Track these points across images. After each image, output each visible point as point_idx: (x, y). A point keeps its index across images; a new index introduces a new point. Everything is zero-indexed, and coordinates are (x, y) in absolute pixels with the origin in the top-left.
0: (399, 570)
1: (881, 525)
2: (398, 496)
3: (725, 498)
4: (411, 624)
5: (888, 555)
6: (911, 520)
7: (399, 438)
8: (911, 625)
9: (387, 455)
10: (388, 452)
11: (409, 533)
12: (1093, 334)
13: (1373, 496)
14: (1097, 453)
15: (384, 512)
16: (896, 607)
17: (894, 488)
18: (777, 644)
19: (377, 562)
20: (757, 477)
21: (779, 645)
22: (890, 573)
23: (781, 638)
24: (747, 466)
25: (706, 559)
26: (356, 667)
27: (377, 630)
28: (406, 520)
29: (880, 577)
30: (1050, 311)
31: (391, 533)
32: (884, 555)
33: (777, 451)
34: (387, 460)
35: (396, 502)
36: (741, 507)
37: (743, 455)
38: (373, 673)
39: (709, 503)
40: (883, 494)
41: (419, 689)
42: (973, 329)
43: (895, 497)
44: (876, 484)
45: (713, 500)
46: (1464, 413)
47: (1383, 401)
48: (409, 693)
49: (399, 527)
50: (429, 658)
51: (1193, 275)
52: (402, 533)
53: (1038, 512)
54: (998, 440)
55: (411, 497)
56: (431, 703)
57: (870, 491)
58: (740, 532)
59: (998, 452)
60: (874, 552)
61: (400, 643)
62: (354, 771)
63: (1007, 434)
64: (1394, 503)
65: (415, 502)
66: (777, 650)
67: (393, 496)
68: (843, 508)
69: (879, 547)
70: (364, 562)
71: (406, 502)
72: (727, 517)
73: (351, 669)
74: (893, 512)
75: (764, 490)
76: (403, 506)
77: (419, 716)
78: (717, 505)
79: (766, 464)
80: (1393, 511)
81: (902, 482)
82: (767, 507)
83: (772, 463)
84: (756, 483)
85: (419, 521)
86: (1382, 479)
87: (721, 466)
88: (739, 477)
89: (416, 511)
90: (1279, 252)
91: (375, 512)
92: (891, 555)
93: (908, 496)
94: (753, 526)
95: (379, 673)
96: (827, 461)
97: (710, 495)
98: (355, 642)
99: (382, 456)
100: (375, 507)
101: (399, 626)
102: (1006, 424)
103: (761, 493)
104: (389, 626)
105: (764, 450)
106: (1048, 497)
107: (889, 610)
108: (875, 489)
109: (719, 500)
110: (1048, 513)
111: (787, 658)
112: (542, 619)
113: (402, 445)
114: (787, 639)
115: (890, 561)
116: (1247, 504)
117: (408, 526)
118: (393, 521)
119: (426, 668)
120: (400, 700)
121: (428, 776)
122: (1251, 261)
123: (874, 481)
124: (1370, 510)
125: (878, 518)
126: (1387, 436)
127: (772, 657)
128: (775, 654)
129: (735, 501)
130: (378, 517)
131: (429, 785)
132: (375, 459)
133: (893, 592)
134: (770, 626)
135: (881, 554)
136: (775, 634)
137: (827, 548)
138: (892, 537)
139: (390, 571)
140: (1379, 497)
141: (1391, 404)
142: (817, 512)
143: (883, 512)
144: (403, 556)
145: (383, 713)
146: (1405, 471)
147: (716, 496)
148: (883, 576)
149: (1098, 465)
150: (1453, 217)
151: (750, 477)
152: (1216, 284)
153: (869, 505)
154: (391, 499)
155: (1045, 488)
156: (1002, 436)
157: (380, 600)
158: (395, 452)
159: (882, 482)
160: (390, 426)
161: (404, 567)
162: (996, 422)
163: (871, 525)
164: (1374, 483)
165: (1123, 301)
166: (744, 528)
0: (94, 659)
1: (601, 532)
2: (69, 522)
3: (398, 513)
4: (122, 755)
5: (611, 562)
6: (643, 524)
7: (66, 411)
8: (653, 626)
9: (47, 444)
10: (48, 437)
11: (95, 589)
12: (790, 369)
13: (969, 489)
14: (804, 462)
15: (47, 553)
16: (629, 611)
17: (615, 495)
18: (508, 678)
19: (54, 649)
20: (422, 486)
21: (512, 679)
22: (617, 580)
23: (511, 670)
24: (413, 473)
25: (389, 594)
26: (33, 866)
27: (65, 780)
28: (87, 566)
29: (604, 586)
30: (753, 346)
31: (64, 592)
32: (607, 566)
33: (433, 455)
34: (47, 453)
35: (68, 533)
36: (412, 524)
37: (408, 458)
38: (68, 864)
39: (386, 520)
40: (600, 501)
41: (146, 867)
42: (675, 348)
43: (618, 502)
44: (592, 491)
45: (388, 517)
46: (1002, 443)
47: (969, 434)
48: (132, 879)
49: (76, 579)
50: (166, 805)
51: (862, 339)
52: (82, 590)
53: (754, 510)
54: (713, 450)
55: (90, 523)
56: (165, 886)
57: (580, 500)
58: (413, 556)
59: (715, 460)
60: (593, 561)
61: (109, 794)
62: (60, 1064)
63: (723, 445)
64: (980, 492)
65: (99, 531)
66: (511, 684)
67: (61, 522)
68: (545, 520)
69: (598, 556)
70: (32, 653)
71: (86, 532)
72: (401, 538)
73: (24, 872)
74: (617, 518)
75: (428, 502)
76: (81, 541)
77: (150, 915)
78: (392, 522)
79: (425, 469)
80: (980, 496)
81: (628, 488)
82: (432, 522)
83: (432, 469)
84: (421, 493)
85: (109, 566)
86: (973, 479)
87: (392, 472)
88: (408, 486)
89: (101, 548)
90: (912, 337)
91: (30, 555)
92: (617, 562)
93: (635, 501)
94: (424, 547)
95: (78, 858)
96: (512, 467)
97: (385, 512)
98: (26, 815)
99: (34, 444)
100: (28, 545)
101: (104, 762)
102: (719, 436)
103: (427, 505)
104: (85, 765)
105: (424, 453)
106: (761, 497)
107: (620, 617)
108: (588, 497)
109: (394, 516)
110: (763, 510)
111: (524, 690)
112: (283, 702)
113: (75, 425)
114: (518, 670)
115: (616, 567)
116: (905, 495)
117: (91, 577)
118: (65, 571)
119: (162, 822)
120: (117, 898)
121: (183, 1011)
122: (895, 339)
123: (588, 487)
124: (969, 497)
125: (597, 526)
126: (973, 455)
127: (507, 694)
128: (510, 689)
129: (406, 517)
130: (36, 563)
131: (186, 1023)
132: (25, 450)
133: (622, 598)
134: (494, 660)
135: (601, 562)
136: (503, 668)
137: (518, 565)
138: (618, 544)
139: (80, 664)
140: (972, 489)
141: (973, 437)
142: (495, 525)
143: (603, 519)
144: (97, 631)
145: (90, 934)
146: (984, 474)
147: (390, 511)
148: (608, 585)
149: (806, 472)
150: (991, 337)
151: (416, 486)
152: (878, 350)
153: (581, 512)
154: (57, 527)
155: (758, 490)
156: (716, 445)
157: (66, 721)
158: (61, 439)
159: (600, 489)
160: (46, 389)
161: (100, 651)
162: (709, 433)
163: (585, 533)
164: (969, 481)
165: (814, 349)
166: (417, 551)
::::
## PROBLEM DESCRIPTION
Repeat the whole of the data verbatim, as it reads above.

## EXERCISE OUTPUT
Track these points across images. After each image, output each visible point as point_idx: (x, y). A point keeps its index across images; a new index introduces a new point. Everything is zero-indexed, and coordinates are (x, y) in absolute pixels with the origin in the top-left.
0: (399, 570)
1: (881, 525)
2: (398, 496)
3: (725, 498)
4: (411, 624)
5: (888, 555)
6: (911, 520)
7: (399, 438)
8: (911, 625)
9: (387, 455)
10: (388, 452)
11: (409, 533)
12: (1093, 334)
13: (1373, 496)
14: (1097, 453)
15: (384, 512)
16: (896, 607)
17: (894, 488)
18: (777, 644)
19: (377, 562)
20: (757, 477)
21: (779, 645)
22: (890, 573)
23: (781, 638)
24: (747, 466)
25: (706, 559)
26: (356, 667)
27: (377, 630)
28: (406, 520)
29: (880, 577)
30: (1050, 311)
31: (391, 533)
32: (884, 555)
33: (777, 451)
34: (387, 460)
35: (396, 502)
36: (741, 507)
37: (743, 455)
38: (373, 673)
39: (709, 503)
40: (883, 494)
41: (419, 689)
42: (973, 329)
43: (895, 497)
44: (876, 484)
45: (713, 500)
46: (1464, 413)
47: (1383, 401)
48: (409, 693)
49: (399, 527)
50: (429, 658)
51: (1193, 275)
52: (402, 533)
53: (1038, 512)
54: (998, 440)
55: (411, 497)
56: (431, 703)
57: (870, 491)
58: (740, 532)
59: (998, 452)
60: (874, 552)
61: (400, 643)
62: (354, 771)
63: (1007, 434)
64: (1394, 503)
65: (415, 502)
66: (777, 650)
67: (393, 496)
68: (843, 508)
69: (879, 547)
70: (364, 562)
71: (406, 502)
72: (727, 517)
73: (351, 669)
74: (893, 512)
75: (764, 490)
76: (403, 506)
77: (419, 716)
78: (717, 505)
79: (766, 464)
80: (1393, 511)
81: (902, 482)
82: (767, 507)
83: (772, 463)
84: (756, 483)
85: (419, 521)
86: (1382, 479)
87: (721, 466)
88: (739, 477)
89: (416, 511)
90: (1279, 252)
91: (375, 512)
92: (891, 555)
93: (908, 496)
94: (753, 526)
95: (379, 673)
96: (827, 461)
97: (710, 495)
98: (355, 642)
99: (382, 456)
100: (375, 507)
101: (399, 626)
102: (1006, 424)
103: (761, 493)
104: (389, 626)
105: (764, 450)
106: (1048, 497)
107: (889, 610)
108: (875, 489)
109: (719, 500)
110: (1048, 513)
111: (787, 658)
112: (542, 619)
113: (402, 445)
114: (787, 639)
115: (890, 561)
116: (1247, 504)
117: (408, 526)
118: (393, 521)
119: (426, 668)
120: (400, 700)
121: (428, 776)
122: (1251, 261)
123: (874, 481)
124: (1370, 510)
125: (878, 518)
126: (1387, 436)
127: (772, 657)
128: (775, 654)
129: (735, 501)
130: (378, 517)
131: (429, 785)
132: (375, 459)
133: (893, 592)
134: (770, 626)
135: (881, 554)
136: (775, 634)
137: (827, 548)
138: (892, 537)
139: (390, 571)
140: (1379, 497)
141: (1391, 404)
142: (817, 512)
143: (883, 512)
144: (403, 556)
145: (383, 713)
146: (1405, 471)
147: (716, 496)
148: (883, 576)
149: (1098, 465)
150: (1453, 217)
151: (750, 477)
152: (1216, 284)
153: (869, 505)
154: (391, 499)
155: (1045, 488)
156: (1002, 436)
157: (380, 600)
158: (395, 452)
159: (882, 482)
160: (390, 426)
161: (404, 567)
162: (996, 422)
163: (871, 525)
164: (1374, 483)
165: (1123, 301)
166: (744, 528)
0: (94, 659)
1: (601, 532)
2: (69, 522)
3: (398, 513)
4: (122, 755)
5: (611, 562)
6: (643, 524)
7: (66, 411)
8: (653, 626)
9: (47, 444)
10: (48, 437)
11: (95, 589)
12: (790, 369)
13: (969, 489)
14: (804, 462)
15: (47, 553)
16: (629, 611)
17: (615, 495)
18: (508, 678)
19: (54, 649)
20: (422, 486)
21: (512, 679)
22: (617, 580)
23: (511, 670)
24: (413, 473)
25: (389, 594)
26: (33, 866)
27: (65, 780)
28: (87, 566)
29: (604, 586)
30: (753, 346)
31: (64, 592)
32: (607, 566)
33: (433, 455)
34: (47, 453)
35: (68, 533)
36: (412, 524)
37: (408, 458)
38: (68, 864)
39: (386, 520)
40: (600, 501)
41: (146, 867)
42: (675, 348)
43: (618, 502)
44: (592, 491)
45: (388, 517)
46: (1002, 443)
47: (969, 434)
48: (132, 879)
49: (76, 579)
50: (166, 805)
51: (862, 339)
52: (82, 590)
53: (754, 510)
54: (713, 450)
55: (90, 523)
56: (165, 886)
57: (580, 500)
58: (413, 556)
59: (715, 460)
60: (593, 561)
61: (109, 794)
62: (60, 1064)
63: (723, 445)
64: (980, 492)
65: (99, 531)
66: (511, 684)
67: (61, 522)
68: (545, 520)
69: (598, 556)
70: (32, 653)
71: (86, 532)
72: (401, 538)
73: (24, 872)
74: (617, 518)
75: (428, 502)
76: (81, 541)
77: (150, 915)
78: (392, 522)
79: (425, 469)
80: (980, 496)
81: (628, 488)
82: (432, 522)
83: (432, 469)
84: (421, 493)
85: (109, 566)
86: (973, 479)
87: (392, 472)
88: (408, 486)
89: (101, 548)
90: (912, 337)
91: (30, 555)
92: (617, 562)
93: (635, 501)
94: (424, 547)
95: (78, 858)
96: (512, 467)
97: (385, 512)
98: (26, 815)
99: (34, 444)
100: (28, 545)
101: (104, 762)
102: (719, 436)
103: (427, 505)
104: (85, 765)
105: (424, 453)
106: (761, 497)
107: (620, 617)
108: (588, 497)
109: (394, 516)
110: (763, 510)
111: (524, 690)
112: (283, 702)
113: (75, 425)
114: (518, 670)
115: (616, 567)
116: (905, 495)
117: (91, 577)
118: (65, 571)
119: (162, 822)
120: (117, 898)
121: (183, 1011)
122: (895, 339)
123: (588, 487)
124: (969, 497)
125: (597, 526)
126: (973, 455)
127: (507, 694)
128: (510, 689)
129: (406, 517)
130: (36, 563)
131: (186, 1023)
132: (25, 450)
133: (622, 598)
134: (494, 660)
135: (601, 562)
136: (503, 668)
137: (518, 565)
138: (618, 544)
139: (80, 664)
140: (972, 489)
141: (973, 437)
142: (495, 525)
143: (603, 519)
144: (97, 631)
145: (90, 934)
146: (984, 474)
147: (390, 511)
148: (608, 585)
149: (806, 472)
150: (991, 337)
151: (416, 486)
152: (878, 350)
153: (581, 512)
154: (57, 527)
155: (758, 490)
156: (716, 445)
157: (66, 721)
158: (61, 439)
159: (600, 489)
160: (46, 389)
161: (100, 651)
162: (709, 433)
163: (585, 533)
164: (969, 481)
165: (814, 349)
166: (417, 551)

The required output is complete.